§ PROVIDED TEXT
════════════════
Accordingly, conditions no.(iii) and (iv) above also stand satisfied, as it is a matter of record that the accused had due notice of pendency of the present complaint, despite which he failed to make the payment of cheque in question to the complainant.
17. The formalistic hurdles out of the way, it now remains to be examined if the cheque in question was issued by the accused in favour of the complainant in discharge of a legally enforceable liability.
Pg. 12 of 20 C.C. No.22733/2019
18. At this stage, regard has to be given to Section 139 N.I. Act, which provides that if the maker of the cheque admits his signatures on the same, a presumption shall arise that the cheque in question has been received by the holder in discharge of any debt or liability. Section 118 of the same enactment is also to be referred here, which provides for a presumption that every negotiable instrument, in the hand of a holder in due course, has been made for consideration. In the case at hand, the accused has admitted his signatures on the cheque in question, though he has disputed the nature of transaction in which the cheque was issued by him. Therefore, a presumption u/s.139/118 N.I. Act can be raised against the accused.
This is so, even though the accused has taken the defence that he had not filled the details on the cheque in question. It is a well settled position of law that where a cheque has been given by the drawer thereof to another without filling the particulars thereon, the holder in due course of the cheque is presumed to have been given a authority to complete the instrument. Section 20 of the Negotiable Instrument Act assumes relevance here, which provides that if the person signs and delivers a paper stamped in accordance with law and 'either wholly blank or having written thereon an incomplete negotiable instrument', such person thereby gives prima facie authority to the holder thereof to complete the instrument. Similarly, Section 49 of the said enactment also permits the holder of the negotiable instrument, endorsed in blank, to fill up the said instrument by writing upon the endorsement, a direction to pay any other person as endorsee and to complete the endorsement into a blank cheque. It makes it clear that by doing that the holder does not thereby incur the responsibility of Pg. 13 of 20 C.C. No.22733/2019 an endorser. Section 125 N. I. Act also permits the holder of the uncrossed cheque to cross it. Collective reading of these provisions indicate that under the said statute, it is possible for the drawer of the cheque to give a blank cheque to another, expressly or impliedly authorising him to fill-up the instrument. It has been held by the Hon'ble High Court of Delhi in Ravi Chopra Vs. State & Anr. 2008 (2) JCC (NI) 169 that as long as a cheque has been signed by the drawer, the fact that the ink in which the name and figure was written or the date was filled up is different of the ink of the signatures is not a material alteration for the purpose of section 87 N. I. Act. In view of the legal position described above, as the accused has admitted the foundational fact of affixing his signature on the cheques in question the presumption u/s 139/118 N. I. Act can be duly raised against him.
════════════════
§ DATA LISTING
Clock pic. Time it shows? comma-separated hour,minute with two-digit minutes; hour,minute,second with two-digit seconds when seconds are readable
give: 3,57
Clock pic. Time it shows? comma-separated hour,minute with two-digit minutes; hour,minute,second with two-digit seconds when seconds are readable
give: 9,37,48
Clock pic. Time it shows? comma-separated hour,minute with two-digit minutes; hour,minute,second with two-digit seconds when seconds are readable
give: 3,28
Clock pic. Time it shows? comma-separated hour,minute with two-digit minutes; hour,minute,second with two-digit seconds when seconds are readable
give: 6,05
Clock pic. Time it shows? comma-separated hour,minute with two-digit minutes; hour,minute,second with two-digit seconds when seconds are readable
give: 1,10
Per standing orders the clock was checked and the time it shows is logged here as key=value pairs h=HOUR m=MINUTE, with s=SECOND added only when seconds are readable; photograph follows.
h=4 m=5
════════════════
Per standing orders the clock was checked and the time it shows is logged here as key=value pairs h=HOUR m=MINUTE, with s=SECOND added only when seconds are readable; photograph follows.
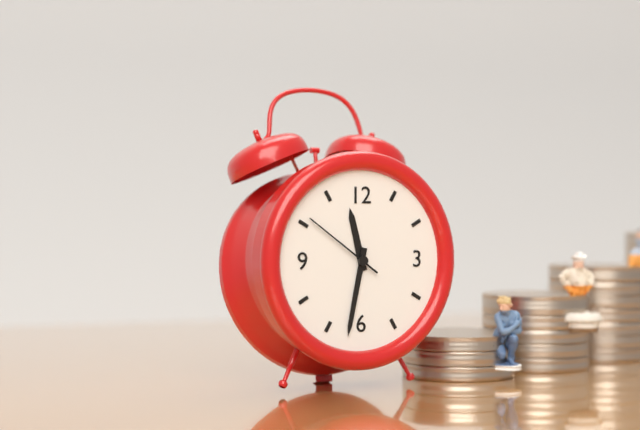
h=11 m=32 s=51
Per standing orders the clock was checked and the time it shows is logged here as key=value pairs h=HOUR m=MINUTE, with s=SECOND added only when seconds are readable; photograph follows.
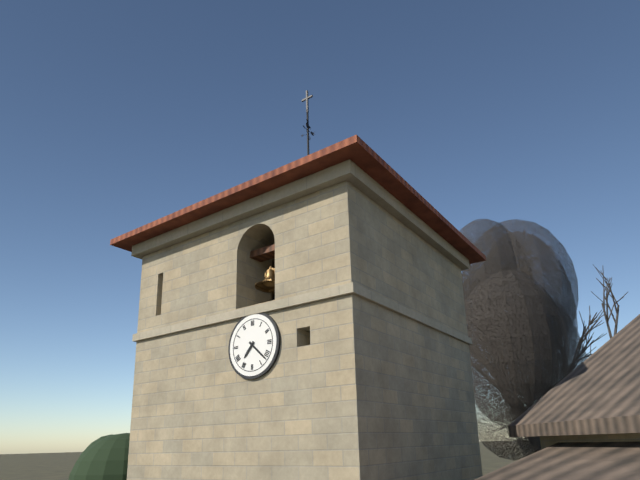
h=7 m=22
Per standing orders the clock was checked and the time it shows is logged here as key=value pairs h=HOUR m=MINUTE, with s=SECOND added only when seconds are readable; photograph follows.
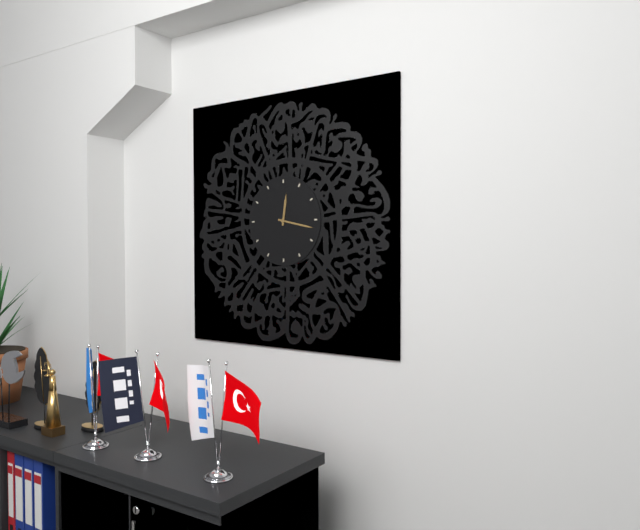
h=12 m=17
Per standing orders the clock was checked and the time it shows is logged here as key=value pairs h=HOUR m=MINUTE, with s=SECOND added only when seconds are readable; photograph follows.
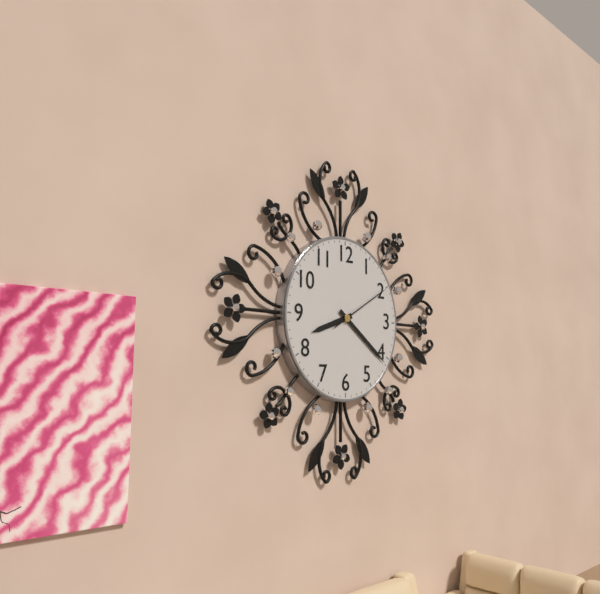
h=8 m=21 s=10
════════════════
§ YOUR INSTRUCTIONS
Set down, word for word, the part of the court judgment above that runs from "Pg. 12 of 20" up to and including "against the accused.".

§ RESULT OF THIS TASK
Pg. 12 of 20 C.C. No.22733/2019
18. At this stage, regard has to be given to Section 139 N.I. Act, which provides that if the maker of the cheque admits his signatures on the same, a presumption shall arise that the cheque in question has been received by the holder in discharge of any debt or liability. Section 118 of the same enactment is also to be referred here, which provides for a presumption that every negotiable instrument, in the hand of a holder in due course, has been made for consideration. In the case at hand, the accused has admitted his signatures on the cheque in question, though he has disputed the nature of transaction in which the cheque was issued by him. Therefore, a presumption u/s.139/118 N.I. Act can be raised against the accused.